Please restate the entries verbatim. The copy should hold no pictures.

(The data begins)

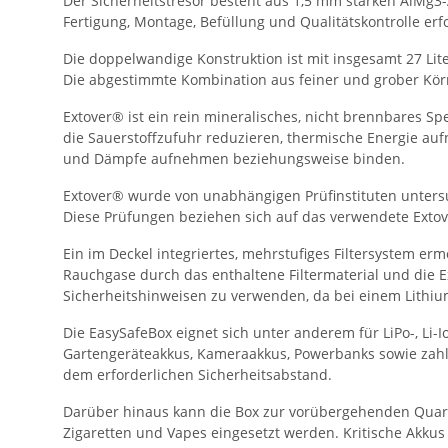
Der Sicherheitstresor besteht aus 1,5 mm starken AlMg3-
Fertigung, Montage, Befüllung und Qualitätskontrolle er
Die doppelwandige Konstruktion ist mit insgesamt 27 Lit
Die abgestimmte Kombination aus feiner und grober Körn
Extover® ist ein rein mineralisches, nicht brennbares S
die Sauerstoffzufuhr reduzieren, thermische Energie auf
und Dämpfe aufnehmen beziehungsweise binden.
Extover® wurde von unabhängigen Prüfinstituten untersu
Diese Prüfungen beziehen sich auf das verwendete Extove
Ein im Deckel integriertes, mehrstufiges Filtersystem erm
Rauchgase durch das enthaltene Filtermaterial und die E
Sicherheitshinweisen zu verwenden, da bei einem Lithi
Die EasySafeBox eignet sich unter anderem für LiPo-, L
Gartengeräteakkus, Kameraakkus, Powerbanks sowie zahl
dem erforderlichen Sicherheitsabstand.
Darüber hinaus kann die Box zur vorübergehenden Quaran
Zigaretten und Vapes eingesetzt werden. Kritische Akku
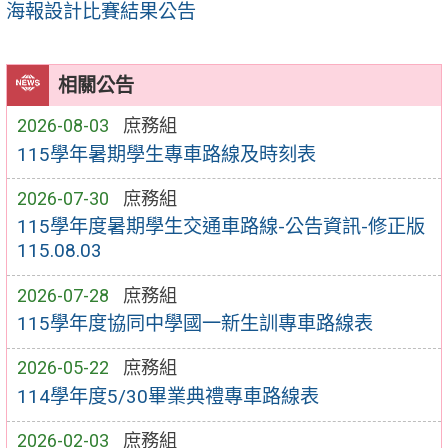
海報設計比賽結果公告
相關公告
2026-08-03
庶務組
115學年暑期學生專車路線及時刻表
2026-07-30
庶務組
115學年度暑期學生交通車路線-公告資訊-修正版
115.08.03
2026-07-28
庶務組
115學年度協同中學國一新生訓專車路線表
2026-05-22
庶務組
114學年度5/30畢業典禮專車路線表
2026-02-03
庶務組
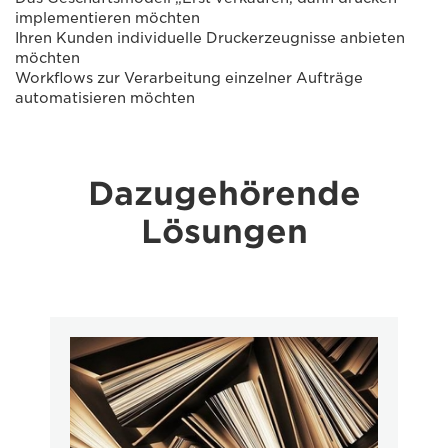
implementieren möchten
Ihren Kunden individuelle Druckerzeugnisse anbieten
möchten
Workflows zur Verarbeitung einzelner Aufträge
automatisieren möchten
Dazugehörende
Lösungen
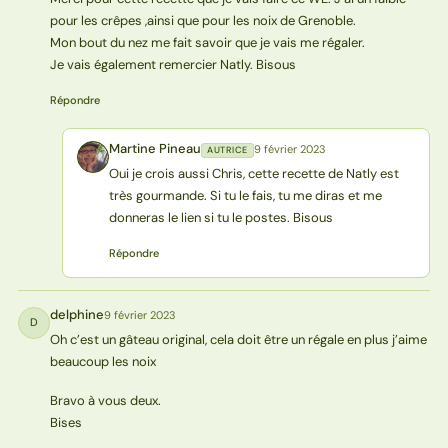
pour les crêpes ,ainsi que pour les noix de Grenoble.
Mon bout du nez me fait savoir que je vais me régaler.
Je vais également remercier Natly. Bisous
Répondre
Martine Pineau
9 février 2023
AUTRICE
MP
Oui je crois aussi Chris, cette recette de Natly est
très gourmande. Si tu le fais, tu me diras et me
donneras le lien si tu le postes. Bisous
Répondre
delphine
9 février 2023
D
Oh c’est un gâteau original, cela doit être un régale en plus j’aime
beaucoup les noix
Bravo à vous deux.
Bises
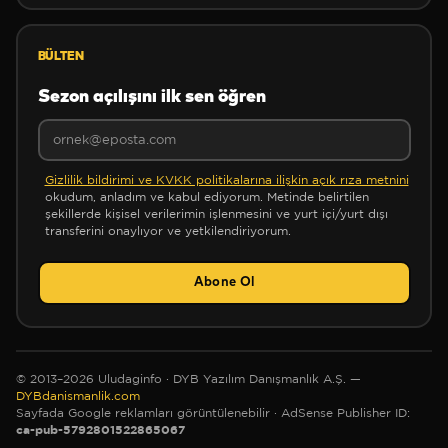
❆
BÜLTEN
Sezon açılışını ilk sen öğren
❆
Gizlilik bildirimi ve KVKK politikalarına ilişkin açık rıza metnini
okudum, anladım ve kabul ediyorum. Metinde belirtilen
şekillerde kişisel verilerimin işlenmesini ve yurt içi/yurt dışı
transferini onaylıyor ve yetkilendiriyorum.
✻
Abone Ol
© 2013–2026 Uludaginfo · DYB Yazılım Danışmanlık A.Ş. —
DYBdanismanlik.com
Sayfada Google reklamları görüntülenebilir
· AdSense Publisher ID:
ca-pub-5792801522865067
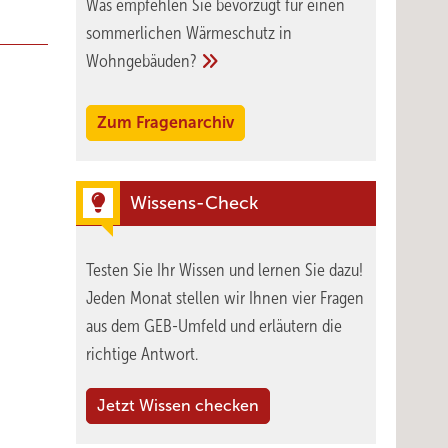
Was empfehlen Sie bevorzugt für einen
sommerlichen Wärmeschutz in
Wohngebäuden?
Zum Fragenarchiv
Wissens-Check
Testen Sie Ihr Wissen und lernen Sie dazu!
Jeden Monat stellen wir Ihnen vier Fragen
aus dem GEB-Umfeld und erläutern die
richtige Antwort.
Jetzt Wissen checken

(The data ends)

Solution:
Der Sicherheitstresor besteht aus 1,5 mm starken AlMg3-
Fertigung, Montage, Befüllung und Qualitätskontrolle er
Die doppelwandige Konstruktion ist mit insgesamt 27 Lit
Die abgestimmte Kombination aus feiner und grober Körn
Extover® ist ein rein mineralisches, nicht brennbares S
die Sauerstoffzufuhr reduzieren, thermische Energie auf
und Dämpfe aufnehmen beziehungsweise binden.
Extover® wurde von unabhängigen Prüfinstituten untersu
Diese Prüfungen beziehen sich auf das verwendete Extove
Ein im Deckel integriertes, mehrstufiges Filtersystem erm
Rauchgase durch das enthaltene Filtermaterial und die E
Sicherheitshinweisen zu verwenden, da bei einem Lithi
Die EasySafeBox eignet sich unter anderem für LiPo-, L
Gartengeräteakkus, Kameraakkus, Powerbanks sowie zahl
dem erforderlichen Sicherheitsabstand.
Darüber hinaus kann die Box zur vorübergehenden Quaran
Zigaretten und Vapes eingesetzt werden. Kritische Akku
海報設計比賽結果公告
相關公告
2026-08-03
庶務組
115學年暑期學生專車路線及時刻表
2026-07-30
庶務組
115學年度暑期學生交通車路線-公告資訊-修正版
115.08.03
2026-07-28
庶務組
115學年度協同中學國一新生訓專車路線表
2026-05-22
庶務組
114學年度5/30畢業典禮專車路線表
2026-02-03
庶務組
implementieren möchten
Ihren Kunden individuelle Druckerzeugnisse anbieten
möchten
Workflows zur Verarbeitung einzelner Aufträge
automatisieren möchten
Dazugehörende
Lösungen
pour les crêpes ,ainsi que pour les noix de Grenoble.
Mon bout du nez me fait savoir que je vais me régaler.
Je vais également remercier Natly. Bisous
Répondre
Martine Pineau
9 février 2023
AUTRICE
MP
Oui je crois aussi Chris, cette recette de Natly est
très gourmande. Si tu le fais, tu me diras et me
donneras le lien si tu le postes. Bisous
Répondre
delphine
9 février 2023
D
Oh c’est un gâteau original, cela doit être un régale en plus j’aime
beaucoup les noix
Bravo à vous deux.
Bises
❆
BÜLTEN
Sezon açılışını ilk sen öğren
❆
Gizlilik bildirimi ve KVKK politikalarına ilişkin açık rıza metnini
okudum, anladım ve kabul ediyorum. Metinde belirtilen
şekillerde kişisel verilerimin işlenmesini ve yurt içi/yurt dışı
transferini onaylıyor ve yetkilendiriyorum.
✻
Abone Ol
© 2013–2026 Uludaginfo · DYB Yazılım Danışmanlık A.Ş. —
DYBdanismanlik.com
Sayfada Google reklamları görüntülenebilir
· AdSense Publisher ID:
ca-pub-5792801522865067
Was empfehlen Sie bevorzugt für einen
sommerlichen Wärmeschutz in
Wohngebäuden?
Zum Fragenarchiv
Wissens-Check
Testen Sie Ihr Wissen und lernen Sie dazu!
Jeden Monat stellen wir Ihnen vier Fragen
aus dem GEB-Umfeld und erläutern die
richtige Antwort.
Jetzt Wissen checken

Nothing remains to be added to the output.